Debt in Europe: Frothy recaps?

The credit markets may have cooled slightly in the second quarter, but the latest S&P figures show there was no slowdown in the volume of dividend recaps.

With the lending market still in pretty fine fettle, the refinancing window remains wide open for European GPs, who are taking full advantage of the opportunity to take some proceeds out of their existing assets. 

3i’s Action and IK Investment Partners’ Minimax Viking are among the companies understood to be currently in the pipeline, while Bridgepoint recently unwrapped a £375 million refinancing for sandwich business Pret a Manger, which will fund a £150 million pay-out to investors. 

Dividend recaps are still on the rise in Europe, according to fresh research by ratings agency Standard & Poor’s.

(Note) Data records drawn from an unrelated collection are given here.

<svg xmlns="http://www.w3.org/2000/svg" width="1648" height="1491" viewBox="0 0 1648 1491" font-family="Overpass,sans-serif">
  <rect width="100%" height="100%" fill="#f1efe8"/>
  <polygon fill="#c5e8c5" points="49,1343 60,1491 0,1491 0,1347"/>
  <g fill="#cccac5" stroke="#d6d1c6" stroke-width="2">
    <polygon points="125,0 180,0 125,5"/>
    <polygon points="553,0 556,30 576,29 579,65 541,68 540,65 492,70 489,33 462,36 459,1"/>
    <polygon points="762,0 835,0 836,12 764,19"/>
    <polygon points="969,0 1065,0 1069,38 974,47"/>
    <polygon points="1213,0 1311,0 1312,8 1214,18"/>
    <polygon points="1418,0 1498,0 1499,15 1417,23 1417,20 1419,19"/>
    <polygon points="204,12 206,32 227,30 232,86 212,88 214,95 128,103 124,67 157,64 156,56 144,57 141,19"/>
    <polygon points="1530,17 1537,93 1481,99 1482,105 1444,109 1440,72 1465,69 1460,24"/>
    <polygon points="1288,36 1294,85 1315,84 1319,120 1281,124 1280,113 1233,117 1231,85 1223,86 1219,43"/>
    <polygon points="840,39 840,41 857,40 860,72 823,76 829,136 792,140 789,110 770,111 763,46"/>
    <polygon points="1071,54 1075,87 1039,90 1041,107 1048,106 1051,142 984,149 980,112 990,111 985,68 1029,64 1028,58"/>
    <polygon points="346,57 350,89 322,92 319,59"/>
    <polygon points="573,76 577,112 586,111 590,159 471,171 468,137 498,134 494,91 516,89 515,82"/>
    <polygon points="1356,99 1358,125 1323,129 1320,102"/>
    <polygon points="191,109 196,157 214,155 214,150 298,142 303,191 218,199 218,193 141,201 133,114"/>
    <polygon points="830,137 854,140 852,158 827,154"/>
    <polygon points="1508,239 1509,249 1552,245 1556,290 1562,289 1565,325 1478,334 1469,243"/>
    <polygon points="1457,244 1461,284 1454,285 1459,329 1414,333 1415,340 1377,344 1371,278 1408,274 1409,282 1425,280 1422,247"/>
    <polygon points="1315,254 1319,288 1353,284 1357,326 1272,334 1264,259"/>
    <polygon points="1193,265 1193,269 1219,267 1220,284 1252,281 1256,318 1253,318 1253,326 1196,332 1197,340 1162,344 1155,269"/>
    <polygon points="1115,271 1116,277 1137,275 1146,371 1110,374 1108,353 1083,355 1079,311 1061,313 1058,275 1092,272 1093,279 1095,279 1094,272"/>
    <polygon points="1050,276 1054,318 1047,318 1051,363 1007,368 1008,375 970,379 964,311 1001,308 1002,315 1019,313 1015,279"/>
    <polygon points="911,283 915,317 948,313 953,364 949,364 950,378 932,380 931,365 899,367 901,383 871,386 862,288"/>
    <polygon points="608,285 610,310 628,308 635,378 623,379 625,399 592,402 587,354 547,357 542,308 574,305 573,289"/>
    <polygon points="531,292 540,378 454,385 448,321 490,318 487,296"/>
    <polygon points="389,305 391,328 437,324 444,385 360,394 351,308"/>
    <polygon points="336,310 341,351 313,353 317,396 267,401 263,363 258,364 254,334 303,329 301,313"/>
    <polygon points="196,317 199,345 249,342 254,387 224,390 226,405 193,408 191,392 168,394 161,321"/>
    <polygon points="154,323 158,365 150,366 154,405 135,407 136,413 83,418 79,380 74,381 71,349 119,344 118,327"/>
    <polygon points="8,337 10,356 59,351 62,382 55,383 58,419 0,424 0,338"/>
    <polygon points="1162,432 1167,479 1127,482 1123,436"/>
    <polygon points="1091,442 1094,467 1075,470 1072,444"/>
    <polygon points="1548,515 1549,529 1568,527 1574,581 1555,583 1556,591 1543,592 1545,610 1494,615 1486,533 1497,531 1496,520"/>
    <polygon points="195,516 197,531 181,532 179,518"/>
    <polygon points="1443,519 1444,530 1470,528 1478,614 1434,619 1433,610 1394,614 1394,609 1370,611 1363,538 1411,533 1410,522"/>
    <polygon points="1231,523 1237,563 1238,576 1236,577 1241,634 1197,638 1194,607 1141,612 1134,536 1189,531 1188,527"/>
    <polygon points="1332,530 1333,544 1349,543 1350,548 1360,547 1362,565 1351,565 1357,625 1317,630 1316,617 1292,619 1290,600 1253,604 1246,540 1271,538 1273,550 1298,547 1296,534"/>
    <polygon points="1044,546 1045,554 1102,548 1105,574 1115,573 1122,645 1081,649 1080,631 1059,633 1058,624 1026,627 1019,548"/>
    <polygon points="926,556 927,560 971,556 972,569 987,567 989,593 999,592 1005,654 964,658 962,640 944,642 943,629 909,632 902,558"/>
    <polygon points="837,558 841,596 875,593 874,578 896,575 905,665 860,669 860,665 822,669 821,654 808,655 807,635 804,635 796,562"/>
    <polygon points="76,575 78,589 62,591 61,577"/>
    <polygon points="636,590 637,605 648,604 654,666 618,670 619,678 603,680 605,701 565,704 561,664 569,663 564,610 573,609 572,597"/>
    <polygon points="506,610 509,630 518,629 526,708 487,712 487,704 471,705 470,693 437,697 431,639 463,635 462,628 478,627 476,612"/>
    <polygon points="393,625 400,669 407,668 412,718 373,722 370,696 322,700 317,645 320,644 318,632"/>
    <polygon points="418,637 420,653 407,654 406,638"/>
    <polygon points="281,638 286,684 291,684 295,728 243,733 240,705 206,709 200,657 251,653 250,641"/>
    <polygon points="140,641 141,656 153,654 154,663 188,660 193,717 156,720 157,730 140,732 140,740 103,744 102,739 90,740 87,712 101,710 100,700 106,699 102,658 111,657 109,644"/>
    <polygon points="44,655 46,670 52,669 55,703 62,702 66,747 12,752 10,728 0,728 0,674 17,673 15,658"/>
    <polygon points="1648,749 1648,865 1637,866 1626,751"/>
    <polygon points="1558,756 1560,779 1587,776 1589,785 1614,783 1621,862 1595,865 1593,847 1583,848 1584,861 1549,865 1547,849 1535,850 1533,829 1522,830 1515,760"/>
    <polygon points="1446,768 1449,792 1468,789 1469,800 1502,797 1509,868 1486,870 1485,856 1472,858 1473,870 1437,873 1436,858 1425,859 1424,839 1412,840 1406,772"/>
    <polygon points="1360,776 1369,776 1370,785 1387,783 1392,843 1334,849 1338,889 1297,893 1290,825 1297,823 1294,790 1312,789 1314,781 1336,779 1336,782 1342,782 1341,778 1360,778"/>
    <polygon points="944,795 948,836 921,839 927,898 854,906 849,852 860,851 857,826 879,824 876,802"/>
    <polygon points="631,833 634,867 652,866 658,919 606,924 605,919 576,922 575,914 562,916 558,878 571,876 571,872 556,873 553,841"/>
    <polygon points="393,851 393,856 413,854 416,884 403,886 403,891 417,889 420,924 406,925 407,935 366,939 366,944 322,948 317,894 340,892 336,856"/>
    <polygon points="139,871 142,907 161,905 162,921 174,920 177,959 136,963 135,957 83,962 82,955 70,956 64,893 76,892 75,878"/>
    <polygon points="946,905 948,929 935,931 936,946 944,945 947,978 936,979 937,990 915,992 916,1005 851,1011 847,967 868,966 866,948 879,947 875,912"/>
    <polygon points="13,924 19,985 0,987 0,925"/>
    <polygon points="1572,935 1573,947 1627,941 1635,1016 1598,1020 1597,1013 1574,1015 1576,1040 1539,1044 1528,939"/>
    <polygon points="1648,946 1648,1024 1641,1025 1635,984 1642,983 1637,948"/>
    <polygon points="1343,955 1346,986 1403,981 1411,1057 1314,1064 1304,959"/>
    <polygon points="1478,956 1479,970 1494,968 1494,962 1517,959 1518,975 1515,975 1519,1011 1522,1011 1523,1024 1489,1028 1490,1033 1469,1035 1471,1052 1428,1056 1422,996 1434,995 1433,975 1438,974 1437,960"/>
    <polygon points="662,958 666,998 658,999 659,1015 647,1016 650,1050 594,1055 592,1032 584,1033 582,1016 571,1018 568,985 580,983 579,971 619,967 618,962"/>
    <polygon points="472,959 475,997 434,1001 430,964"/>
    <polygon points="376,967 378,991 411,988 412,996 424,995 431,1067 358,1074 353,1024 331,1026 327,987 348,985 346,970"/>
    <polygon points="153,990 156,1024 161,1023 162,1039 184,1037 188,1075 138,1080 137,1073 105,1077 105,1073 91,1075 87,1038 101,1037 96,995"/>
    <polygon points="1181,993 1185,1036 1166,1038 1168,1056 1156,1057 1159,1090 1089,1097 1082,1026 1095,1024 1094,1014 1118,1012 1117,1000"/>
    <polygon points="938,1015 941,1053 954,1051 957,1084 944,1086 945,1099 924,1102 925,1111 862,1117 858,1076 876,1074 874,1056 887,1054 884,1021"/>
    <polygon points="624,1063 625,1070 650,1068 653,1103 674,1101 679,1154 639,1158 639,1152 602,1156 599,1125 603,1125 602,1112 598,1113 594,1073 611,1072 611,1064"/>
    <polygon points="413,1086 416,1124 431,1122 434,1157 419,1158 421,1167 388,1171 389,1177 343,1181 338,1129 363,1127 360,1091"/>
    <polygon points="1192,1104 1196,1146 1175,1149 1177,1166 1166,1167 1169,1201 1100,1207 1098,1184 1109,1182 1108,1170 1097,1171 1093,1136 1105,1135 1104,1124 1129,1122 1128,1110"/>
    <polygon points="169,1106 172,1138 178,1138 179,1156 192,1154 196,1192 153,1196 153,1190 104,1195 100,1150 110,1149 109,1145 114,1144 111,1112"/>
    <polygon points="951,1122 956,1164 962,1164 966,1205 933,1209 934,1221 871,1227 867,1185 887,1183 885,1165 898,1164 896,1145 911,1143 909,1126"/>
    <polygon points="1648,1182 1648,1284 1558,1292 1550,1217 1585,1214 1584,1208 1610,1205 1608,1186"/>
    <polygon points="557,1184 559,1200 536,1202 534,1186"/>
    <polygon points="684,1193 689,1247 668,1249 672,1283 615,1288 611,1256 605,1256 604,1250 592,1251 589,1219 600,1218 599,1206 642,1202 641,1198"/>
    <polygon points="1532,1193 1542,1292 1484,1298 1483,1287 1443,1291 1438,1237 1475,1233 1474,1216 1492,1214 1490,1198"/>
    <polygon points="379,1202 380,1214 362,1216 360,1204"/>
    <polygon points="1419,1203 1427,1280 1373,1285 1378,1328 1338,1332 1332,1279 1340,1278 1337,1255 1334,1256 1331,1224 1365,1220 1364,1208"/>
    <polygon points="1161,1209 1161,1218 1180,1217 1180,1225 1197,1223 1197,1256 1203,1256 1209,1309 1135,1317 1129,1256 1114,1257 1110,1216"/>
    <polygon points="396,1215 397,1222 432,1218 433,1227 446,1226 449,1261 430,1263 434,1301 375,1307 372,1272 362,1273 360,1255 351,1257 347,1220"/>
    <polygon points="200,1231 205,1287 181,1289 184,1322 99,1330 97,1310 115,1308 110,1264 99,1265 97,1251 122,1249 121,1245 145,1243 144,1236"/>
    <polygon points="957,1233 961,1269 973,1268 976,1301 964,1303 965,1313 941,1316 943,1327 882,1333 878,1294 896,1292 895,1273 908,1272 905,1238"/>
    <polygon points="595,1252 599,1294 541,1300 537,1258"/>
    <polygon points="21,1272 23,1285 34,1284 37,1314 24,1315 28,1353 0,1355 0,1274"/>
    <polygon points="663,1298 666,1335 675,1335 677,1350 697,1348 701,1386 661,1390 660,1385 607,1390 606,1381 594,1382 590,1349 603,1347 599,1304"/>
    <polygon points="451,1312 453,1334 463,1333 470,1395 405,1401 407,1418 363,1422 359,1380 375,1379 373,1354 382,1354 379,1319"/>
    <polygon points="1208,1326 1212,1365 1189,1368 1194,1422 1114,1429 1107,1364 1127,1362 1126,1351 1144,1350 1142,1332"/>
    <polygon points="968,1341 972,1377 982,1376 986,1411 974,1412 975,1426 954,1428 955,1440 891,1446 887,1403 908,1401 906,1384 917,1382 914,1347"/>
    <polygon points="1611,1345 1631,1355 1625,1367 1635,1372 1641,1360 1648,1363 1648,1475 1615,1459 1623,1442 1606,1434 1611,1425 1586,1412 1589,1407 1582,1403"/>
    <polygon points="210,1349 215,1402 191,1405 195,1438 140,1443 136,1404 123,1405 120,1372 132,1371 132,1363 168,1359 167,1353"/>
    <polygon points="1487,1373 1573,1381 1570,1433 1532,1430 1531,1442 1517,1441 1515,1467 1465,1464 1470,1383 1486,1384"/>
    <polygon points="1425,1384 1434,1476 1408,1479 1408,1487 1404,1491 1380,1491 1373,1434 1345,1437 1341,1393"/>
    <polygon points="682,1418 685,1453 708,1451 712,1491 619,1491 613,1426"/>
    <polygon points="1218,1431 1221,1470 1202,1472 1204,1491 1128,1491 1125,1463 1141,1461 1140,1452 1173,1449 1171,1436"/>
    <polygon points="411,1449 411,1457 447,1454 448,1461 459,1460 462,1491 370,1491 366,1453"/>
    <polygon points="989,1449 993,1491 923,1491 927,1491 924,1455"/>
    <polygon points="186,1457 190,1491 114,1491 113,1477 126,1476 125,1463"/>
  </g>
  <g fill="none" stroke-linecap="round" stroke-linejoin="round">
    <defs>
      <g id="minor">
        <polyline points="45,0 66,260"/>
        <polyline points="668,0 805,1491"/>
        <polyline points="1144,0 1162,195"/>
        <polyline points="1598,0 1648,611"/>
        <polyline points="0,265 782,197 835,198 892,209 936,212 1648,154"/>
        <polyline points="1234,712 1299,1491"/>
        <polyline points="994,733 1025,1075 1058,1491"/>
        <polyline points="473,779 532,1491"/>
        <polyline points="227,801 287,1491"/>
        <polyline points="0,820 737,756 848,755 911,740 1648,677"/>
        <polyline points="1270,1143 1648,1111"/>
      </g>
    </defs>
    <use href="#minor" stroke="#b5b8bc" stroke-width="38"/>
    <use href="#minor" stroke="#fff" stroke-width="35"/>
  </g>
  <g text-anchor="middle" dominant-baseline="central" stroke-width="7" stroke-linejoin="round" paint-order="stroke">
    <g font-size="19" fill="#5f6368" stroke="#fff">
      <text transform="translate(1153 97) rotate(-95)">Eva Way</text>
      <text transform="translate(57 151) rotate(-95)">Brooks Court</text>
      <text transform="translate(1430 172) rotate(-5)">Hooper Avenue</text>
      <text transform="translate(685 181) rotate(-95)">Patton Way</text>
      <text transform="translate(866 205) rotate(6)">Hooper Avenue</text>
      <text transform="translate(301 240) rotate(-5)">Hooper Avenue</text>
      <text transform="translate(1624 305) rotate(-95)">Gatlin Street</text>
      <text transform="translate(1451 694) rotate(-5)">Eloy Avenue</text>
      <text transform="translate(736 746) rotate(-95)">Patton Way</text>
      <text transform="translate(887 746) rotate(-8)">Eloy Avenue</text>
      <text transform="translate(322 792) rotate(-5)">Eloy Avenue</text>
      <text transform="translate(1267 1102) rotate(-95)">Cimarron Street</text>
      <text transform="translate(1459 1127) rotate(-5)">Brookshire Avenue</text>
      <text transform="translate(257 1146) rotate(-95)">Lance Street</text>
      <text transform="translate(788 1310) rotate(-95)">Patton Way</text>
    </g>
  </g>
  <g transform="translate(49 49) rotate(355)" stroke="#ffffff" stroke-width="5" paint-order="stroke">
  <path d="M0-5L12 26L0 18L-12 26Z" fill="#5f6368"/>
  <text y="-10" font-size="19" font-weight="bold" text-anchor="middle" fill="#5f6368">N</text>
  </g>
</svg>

In Q2, volumes reached €2.27 billion, compared to approximately €2 billion in Q1. 

In Q2, the majority of the total – about €1.5 billion – was financed by the bond market, with the remaining €770 million by the traditional loan market. That’s a substantial jump from Q1, where about €1 billion of recaps were financed via the bond market and the rest via the loan market, according to S&P. 

Overall, the agency said, total European leverage finance issuance rose to €41.8 billion in Q2, up from €37.2 billion in Q1. 

THE EASY OPTION

The relatively weak exit environment is one reason why GPs are turning to recaps, according to Ken Goldsbrough, a managing director at Houlihan Lokey. “It’s easier to do a dividend recap than it is to do a full sales process. So if sponsors feel they won’t be getting the right sales multiple, taking advantage of the hot debt markets can be a good way of taking money off the table.” They can also be an effective way to boost performance, he says. “If you do a recap or even two and you sell the company afterwards, you can do very well in terms of overall returns.”

While traditional banks have traditionally been reluctant to provide debt for dividend recaps – as they were deemed “a less good purpose” than investing in the growth of the business – general attitudes towards such refinancings are changing, according to Goldsbrough. “As the market becomes less bank-dominated, and there are more bond deals and credit funds and perhaps more American influence, there’s definitely [been] a bit of a sea change. Some lenders have been proactively offering recaps.” 

Nonetheless, although well-performing companies can often easily handle higher levels of debt than they’ve been carrying since the credit crunch, there are clearly risks involved with dividend recaps – particularly with companies that aren’t performing as well.

“We have seen some sponsors who simply have businesses in their portfolio that aren’t going anywhere. That’s where we see maybe more aggressive debt advisors trying to push banks into that kind of recapitalisation, when the underlying business is of quite a poor quality,” says Gary Edwards, head of growth and acquisition finance at Investec (he tends to decline those deals “relatively quickly”, he suggests). “If the banks generally have a lending appetite and there’s generally more liquidity, then two things happen: the quality of the credit starts drifting down and … pricing [starts drifting down].” 

RISK-ADJUSTED

In a report earlier this year, S&P warned that the increased issuing of dividend recaps by private equity firms can hamper a company’s recovery prospects. If too much debt is stacked onto the business, this reduces a GP’s flexibility in “running the business as [they] want”, says David Gillmore, head of analytics, European leveraged finance and recovery at S&P. “That means the company might not be able to maximise the value of the enterprise value in a future exit. Most people will try to avoid limiting flexibility too much, because that clearly is a risk.”
Yet the fact that dividend recaps are on the increase does not automatically mean that risk levels are getting excessive. 

“Some commentators are suggesting that the market is becoming a bit crazy again, like it was in 2007,” says Goldsbrough. “I don’t necessarily agree with that, because in recent months, some deals have been well received and some haven’t. So I think the [credit] market is doing proper due diligence.”

What’s more, any European macro-economic hiccup could change the picture very rapidly, Gillmore points out. “If stability and market confidence remain pretty high in terms of execution of deals, then there’s a chance that the current level of dividend recap activity will continue. But with any drop in confidence, this might be one of the first types of transactions to reduce as a result.”